▽

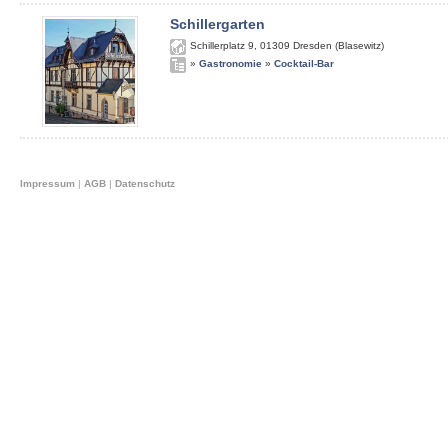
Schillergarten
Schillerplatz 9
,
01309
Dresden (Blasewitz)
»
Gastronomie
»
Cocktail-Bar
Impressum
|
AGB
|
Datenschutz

△

PROBLEM TO SOLVE ▸
Extract the text read from the records above, reproducing every line verbatim and leaving out the pictures.

EXERCISE ANSWER ▸
Schillergarten
Schillerplatz 9
,
01309
Dresden (Blasewitz)
»
Gastronomie
»
Cocktail-Bar
Impressum
|
AGB
|
Datenschutz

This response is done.